WORK INSTRUCTION A: List every compound that the middle cerebral artery was exposed to in the abstract below.
WORK INSTRUCTION B:
Using the abstract below, decide whether each statement agrees with it. Answer yes or no, then quote the words that settle it.
(i) Febuxostat improved middle cerebral artery dilation in the control mice.
(ii) The mice started the UCMS paradigm at 18 weeks of age.
(iii) The control and UCMS groups responded differently to SNP.

TEXT SHOWN:
Abstract P60: Xanthine Oxidase Mediates Cerebrovascular Dysfunction in Chronically Stressed Female Mice

Abstract

Chronic stress is a risk factor for many cerebrovascular diseases including stroke and vascular dementia. Our lab has preciously shown that chronic stress in male mice and rats reduces cerebrovascular function, mediated by an increase in oxidative stress, potentially via the xanthine oxidase pathway. However, the role of xanthine oxidase on cerebrovascular function in female mice has yet to be explored. Here, we examined the effect of chronic stress on middle cerebral artery function and xanthine oxidase expression in female mice. At 18 weeks of age, mice underwent the unpredictable chronic mild stress (UCMS; 5days/week for 7hrs/day) paradigm to elicit a chronic stress phenotype. On week 26, mice were euthanized and the middle cerebral arteries (MCA) were removed and positioned in a pressurized myobath. To test for vessel health, the MCA was exposed to increasing concentrations of acetylcholine (Ach; 10-9M to 10-4M) in the presence or absence of febuxostat (10uM), a xanthine oxidase inhibitor as well as increasing doses of phenylephrine (PE; 10-9M to 10-4M) and sodium nitroprusside (SNP; 10-9M to 10-4M). Coronal sections of brain tissue were then stained for the xanthine oxidase enzyme, imaged using a Nikon Eclipse 800 and fluorescence intensity was analyzed via ImageJ. MCA dilation to Ach was impaired in female mice that underwent UCMS compared to control mice (9.5±1um vs 20±1um; p<0.05). Incubating the MCA with febuxostat had no effect on control mice but improved MCA dilation in the UCMS mice (9.5±1um to 17±0.5um; p<0.05). No differences were found between control vs UCMS groups in response to PE or SNP. To support this, preliminary data (n=3-4/group) shows a trend of increased fluorescence intensity of xanthine oxidase expression within the somatosensory cortex of the mice exposed to UCMS compared to controls (41,666±2,923AU vs 31,091±3,759AU, respectively; p=0.059). Together, these data suggest increased xanthine oxidase activity plays a role in cerebrovascular dysfunction in female mice.

Stored items:
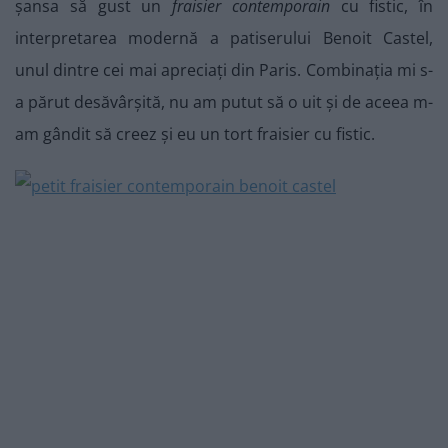
șansa să gust un
fraisier contemporain
cu fistic, în
interpretarea modernă a patiserului Benoit Castel,
unul dintre cei mai apreciați din Paris. Combinația mi s-
a părut desăvârșită, nu am putut să o uit și de aceea m-
am gândit să creez și eu un tort fraisier cu fistic.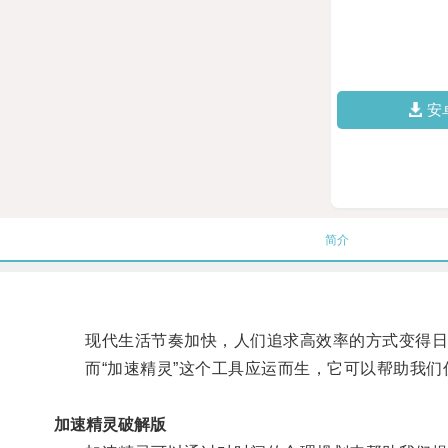
安
简介
现代生活节奏加快，人们追求高效率的方式变得日
而“加速精灵”这个工具应运而生，它可以帮助我们
加速精灵破解版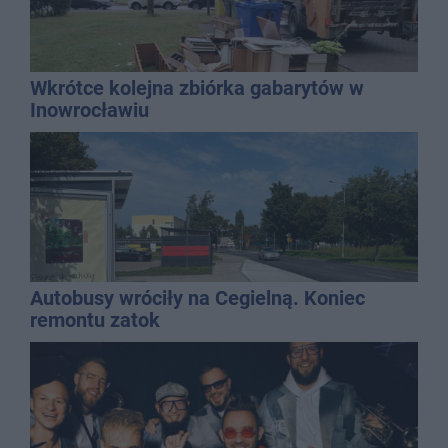
Wkrótce kolejna zbiórka gabarytów w
Inowrocławiu
Autobusy wróciły na Cegielną. Koniec
remontu zatok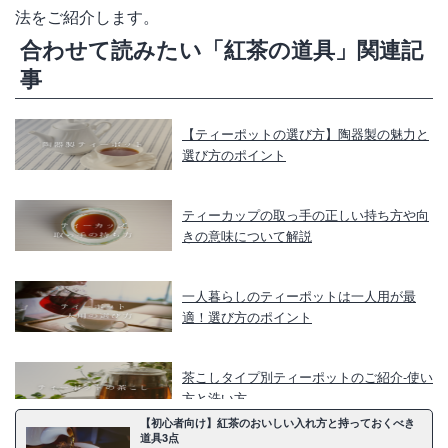
法をご紹介します。
合わせて読みたい「紅茶の道具」関連記
事
【ティーポットの選び方】陶器製の魅力と
選び方のポイント
ティーカップの取っ手の正しい持ち方や向
きの意味について解説
一人暮らしのティーポットは一人用が最
適！選び方のポイント
茶こしタイプ別ティーポットのご紹介-使い
方と洗い方
【初心者向け】紅茶のおいしい入れ方と持っておくべき
道具3点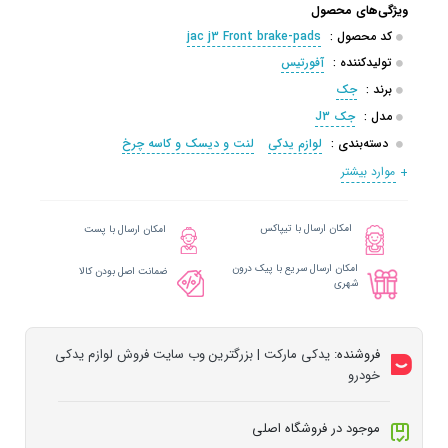
ویژگی‌های محصول
کد محصول :
jac j3 Front brake-pads
تولیدکننده :
آفورتیس
برند :
جک
مدل :
جک J3
دسته‌بندی :
لوازم یدکی
لنت و دیسک و کاسه چرخ
موارد بیشتر
امکان ارسال با تیپاکس
امکان ارسال با پست
امکان ارسال سریع با پیک درون
ضمانت اصل بودن کالا
شهری
فروشنده:
یدکی مارکت | بزرگترین وب سایت فروش لوازم یدکی
خودرو
موجود در فروشگاه اصلی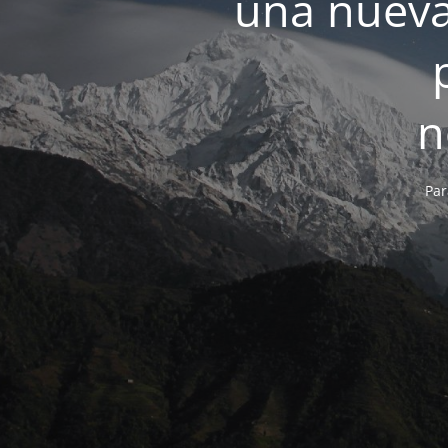
una nueva
n
Par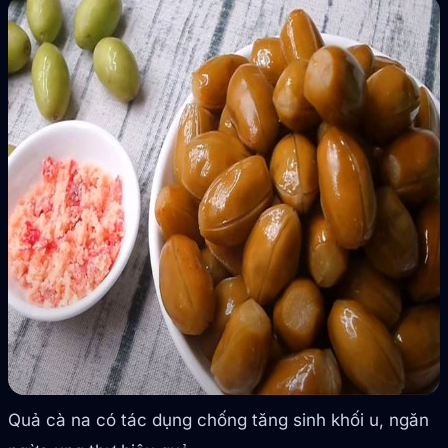
Quả cà na có tác dụng chống tăng sinh khối u, ngăn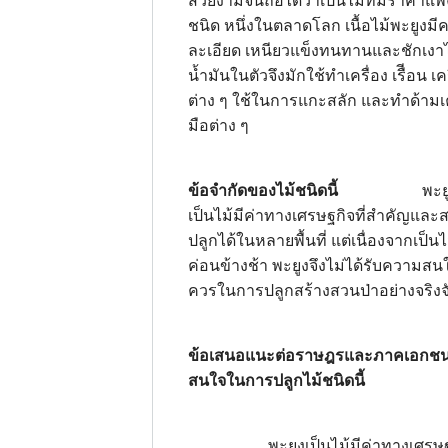
สวยงามจนถือได้ว่าเป็นไม้ที่มีราคาแพง
ชนิด หนึ่งในตลาดโลก เนื้อไม้พะยูงม
ละเอียด เหนียวแข็งทนทานและชักเงาได้
น้ำมันในตัวจึงมักใช้ทำเครื่อง เรืีอน เคร
ต่าง ๆ ใช้ในการแกะสลัก และทำด้ามเค
มือต่าง ๆ
ข้อจำกัดของไม้ชนิดนี้
พะยูงแ
เป็นไม้มีค่าทางเศรษฐกิจที่สำคัญแล
ปลูกได้ในหลายพื้นที่ แต่เนื่องจากเป็นไม
ค่อนข้างช้า พะยูงจึงไม่ได้รับความสนใจ
ควรในการปลูกสร้างสวนป่าอย่างจริงจ
ข้อเสนอแนะต่อราษฎรและภาคเอกชนท
สนใจในการปลูกไม้ชนิดนี้
พะยูงเป็นไม้มีค่าทางเศรษฐกิ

TASK RESULT A:
- acetylcholine (Ach)
- febuxostat
- phenylephrine (PE)
- sodium nitroprusside (SNP)

TASK RESULT B:
(i) No: "Incubating the MCA with febuxostat had no effect on control mice"
(ii) Yes: "At 18 weeks of age, mice underwent the unpredictable chronic mild stress (UCMS; 5days/week for 7hrs/day) paradigm"
(iii) No: "No differences were found between control vs UCMS groups in response to PE or SNP."